The military has placed increasing restrictions on chaplains and significant pressure on them to support Islam, Buddhism, Atheism, and LGBTQ belief systems. It has become increasingly difficult for them to hold Christian services. When I was in the army during the Korean conflict, there were regular Christian services. Additionally, chaplains were available 24/7 to help soldiers who struggled with war and our role in the conflict. As our society and the military become more and more secular, there is little support for the struggles that combat places on soldiers. Chaplains are not allowed to frame patriotism in Christian values. Is it any wonder that military suicides are increasing?
If you are convinced that there is no God and no life beyond this life, what is the motivation to participate in a war for America? “Survival of the fittest” does not suggest that a person should die for a political system that will never benefit them. In our lectureship program, we presented many seminars on military bases. We tried to help young military men and women see that there is a God and that the Christian way of life is worth fighting for. These sessions were voluntary, but many people of other faiths came to them.

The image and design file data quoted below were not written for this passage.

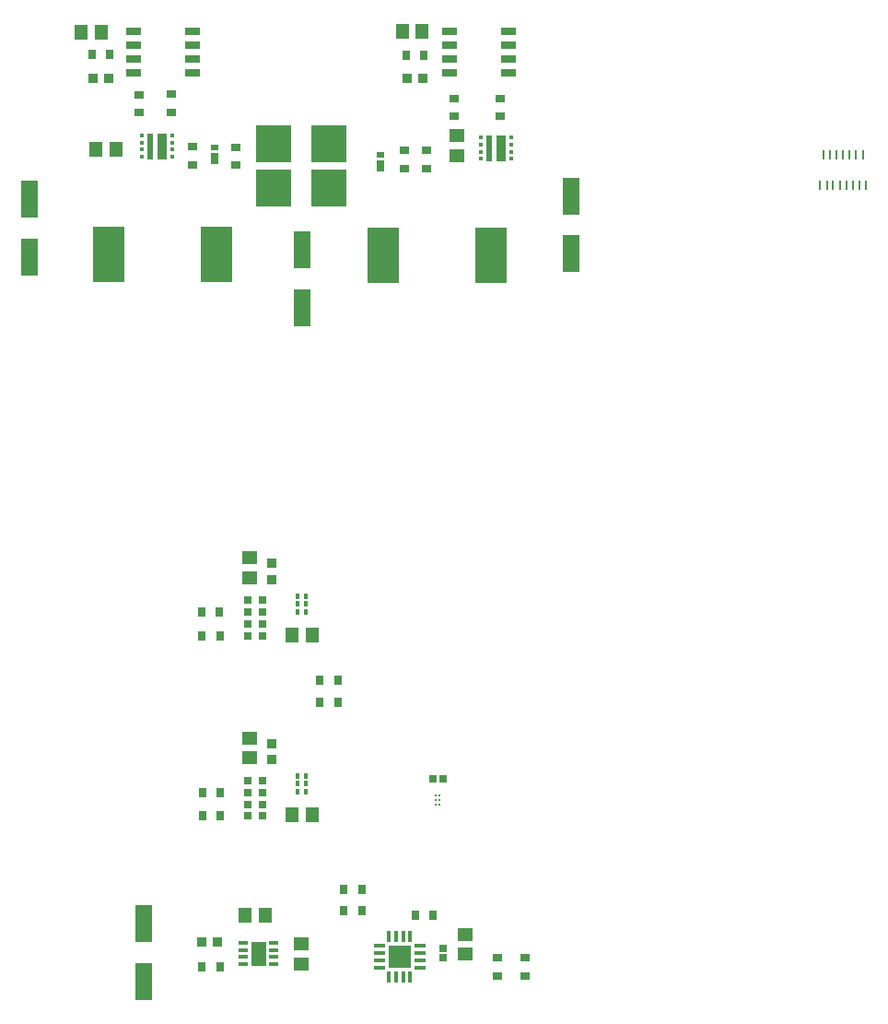
<source format=gbr>
%FSLAX23Y23*%
%MOIN*%
%SFA1B1*%

%IPPOS*%
%ADD99O,0.008300X0.034680*%
%ADD100R,0.008320X0.034700*%
%ADD101R,0.058110X0.025630*%
%ADD102R,0.026120X0.027100*%
%ADD103C,0.008800*%
%ADD104R,0.012730X0.040280*%
%ADD105R,0.040280X0.012730*%
%ADD106R,0.084410X0.084410*%
%ADD107R,0.014850X0.018790*%
%ADD108R,0.054950X0.090780*%
%ADD109R,0.034420X0.012770*%
%ADD110R,0.033840X0.025970*%
%ADD111R,0.130670X0.132640*%
%ADD112R,0.025970X0.033840*%
%ADD113R,0.016810X0.016810*%
%ADD114R,0.037860X0.093530*%
%ADD115R,0.020300X0.094630*%
%ADD116R,0.114100X0.204660*%
%ADD117R,0.037030X0.035060*%
%ADD118R,0.030050X0.024140*%
%ADD119R,0.029660X0.039510*%
%ADD120R,0.058570X0.133380*%
%ADD121R,0.037350X0.037350*%
%ADD122R,0.054320X0.048410*%
%ADD123R,0.048410X0.054320*%
%ADD124R,0.037350X0.037350*%
%ADD125R,0.025360X0.026930*%
%ADD126R,0.026930X0.025360*%
%LNbase_pcb1_paste_top-1*%
%LPD*%
G54D99*
X3801Y3396D03*
X3777D03*
X3753D03*
X3730D03*
X3706D03*
X3683D03*
X3659D03*
X3647Y3286D03*
X3671D03*
X3694D03*
X3742D03*
X3718D03*
X3765D03*
X3789D03*
G54D100*
X3812Y3286D03*
G54D101*
X2520Y3842D03*
Y3792D03*
Y3742D03*
Y3692D03*
X2307D03*
Y3742D03*
Y3792D03*
Y3842D03*
X1375D03*
Y3792D03*
Y3742D03*
Y3692D03*
X1161D03*
Y3742D03*
Y3792D03*
Y3842D03*
G54D102*
X1575Y1005D03*
Y1047D03*
Y1090D03*
Y1132D03*
X1630D03*
Y1090D03*
Y1047D03*
Y1005D03*
X1575Y1657D03*
Y1699D03*
Y1741D03*
Y1784D03*
X1630D03*
Y1741D03*
Y1699D03*
Y1657D03*
G54D103*
X2270Y1078D03*
Y1062D03*
Y1047D03*
X2255Y1078D03*
Y1062D03*
Y1047D03*
G54D104*
X2164Y568D03*
X2138D03*
X2113D03*
X2087D03*
Y423D03*
X2113D03*
X2138D03*
X2164D03*
G54D105*
X2053Y534D03*
Y508D03*
Y483D03*
Y457D03*
X2198D03*
Y483D03*
Y508D03*
Y534D03*
G54D106*
X2125Y496D03*
G54D107*
X1785Y1150D03*
Y1122D03*
Y1093D03*
X1757D03*
Y1122D03*
Y1150D03*
X1785Y1800D03*
Y1771D03*
Y1743D03*
X1757D03*
Y1771D03*
Y1800D03*
G54D108*
X1615Y507D03*
G54D109*
X1670Y469D03*
Y494D03*
Y520D03*
Y545D03*
X1560Y469D03*
Y494D03*
Y520D03*
Y545D03*
G54D110*
X2141Y3411D03*
Y3345D03*
X2490Y3600D03*
Y3534D03*
X2322Y3599D03*
Y3534D03*
X2224Y3345D03*
Y3411D03*
X1377Y3425D03*
Y3360D03*
X1299Y3615D03*
Y3550D03*
X1181Y3613D03*
Y3548D03*
X1533Y3358D03*
Y3423D03*
X2480Y492D03*
Y427D03*
X2578Y492D03*
Y427D03*
G54D111*
X1870Y3437D03*
Y3274D03*
X1670Y3437D03*
Y3274D03*
G54D112*
X2213Y3757D03*
X2148D03*
X1076Y3759D03*
X1011D03*
X1477Y1005D03*
X1412D03*
X1476Y1090D03*
X1411D03*
X1475Y1657D03*
X1410D03*
X1474Y1741D03*
X1409D03*
X1989Y740D03*
X1924D03*
X1989Y661D03*
X1924D03*
X1835Y1495D03*
X1901D03*
X1835Y1415D03*
X1901D03*
X2246Y647D03*
X2181D03*
X1475Y459D03*
X1410D03*
G54D113*
X2420Y3458D03*
Y3433D03*
Y3407D03*
Y3381D03*
X2529D03*
Y3407D03*
Y3433D03*
Y3458D03*
X1193Y3465D03*
Y3439D03*
Y3414D03*
Y3388D03*
X1302D03*
Y3414D03*
Y3439D03*
Y3465D03*
G54D114*
X2491Y3420D03*
X1265Y3426D03*
G54D115*
X2448Y3420D03*
X1221Y3426D03*
G54D116*
X2066Y3031D03*
X2456D03*
X1463Y3035D03*
X1073D03*
G54D117*
X1467Y548D03*
X1410D03*
G54D118*
X2057Y3397D03*
X1456Y3423D03*
G54D119*
X2057Y3356D03*
X1456Y3382D03*
G54D120*
X2747Y3246D03*
Y3038D03*
X785Y3234D03*
Y3025D03*
X1771Y3051D03*
Y2842D03*
X1200Y616D03*
Y407D03*
G54D121*
X2209Y3671D03*
X2152D03*
X1072D03*
X1015D03*
G54D122*
X2334Y3466D03*
Y3393D03*
X1582Y1287D03*
Y1214D03*
Y1939D03*
Y1866D03*
X2362Y577D03*
Y504D03*
X1769Y470D03*
Y543D03*
G54D123*
X2135Y3842D03*
X2207D03*
X1027Y3415D03*
X1100D03*
X973Y3838D03*
X1046D03*
X1735Y1010D03*
X1808D03*
X1735Y1660D03*
X1808D03*
X1639Y647D03*
X1566D03*
G54D124*
X1663Y1266D03*
Y1208D03*
Y1918D03*
Y1860D03*
G54D125*
X2281Y1140D03*
X2246D03*
G54D126*
X2283Y526D03*
Y491D03*
M02*
</source>
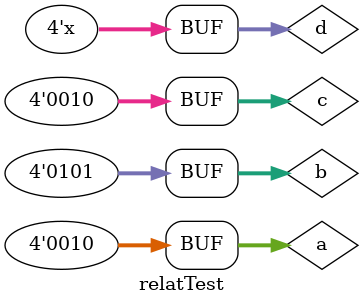
<source format=v>
module relatTest();
reg [3:0] a ;
reg [3:0] b;
reg [3:0] c;
reg [3:0] d;
initial begin
    a = 4'd2;
    b = 4'd5;
    c = 4'd2;
    d = 4'hx; // d => x (x is 4 bit)
    $display("a < b : ", a < b );
    $display("a > b : ", a > b);
    $display("a >= c : ", a >= c);
    $display("d <= a : ", d <= a);
end
endmodule

</source>
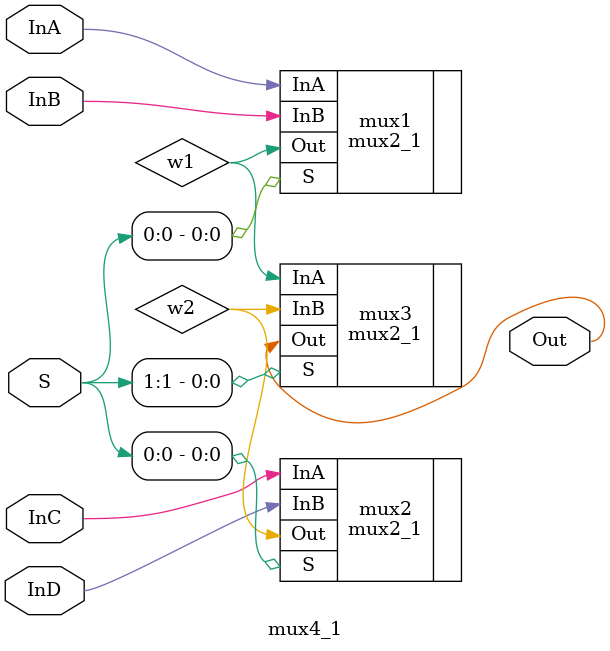
<source format=v>
/*
    CS/ECE 552 Spring '20
    Homework #1, Problem 1

    4-1 mux template
*/
module mux4_1(InA, InB, InC, InD, S, Out);
    input        InA, InB, InC, InD;
    input [1:0]  S;
    output       Out;

    // YOUR CODE HERE
    wire w1,w2;
    mux2_1 mux1(.InA(InA), .InB(InB), .S(S[0]), .Out(w1));
    mux2_1 mux2(.InA(InC), .InB(InD), .S(S[0]), .Out(w2));
    mux2_1 mux3(.InA(w1), .InB(w2), .S(S[1]), .Out(Out));

endmodule

</source>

Now we are not allowed to conduct a program on a military base or do anything on government property that smacks of Christian values. When my brother Bill wanted to be baptized into Christ at the Air Force base in Rantoul, Illinois, we decided to baptize him in the base swimming pool. When the military people in charge of the pool learned we were doing a Christian activity, they forbade us from using the pool. I had to baptize my brother in a motel swimming pool because the military would not allow any Christian activity on the base. That experience had a dramatic effect on the military enlisted men who were with us.
There is an old, false saying, “There are no atheists in foxholes.” I know it isn’t true because I was an atheist in the army, and I was in foxholes and maintained my atheism. Many young men around me depended on their faith and the chaplain to get them through the military experience. I have to admit that they were better soldiers than I was. Christian values have always been the foundation of this country. Trying to turn America into a secular state opposed to Christianity has a great deal of collateral damage, including an increase in military suicides.
— John N. Clayton © 2021
Data from an article by Tom Vanden Brook in USA Today, June 24, 2021.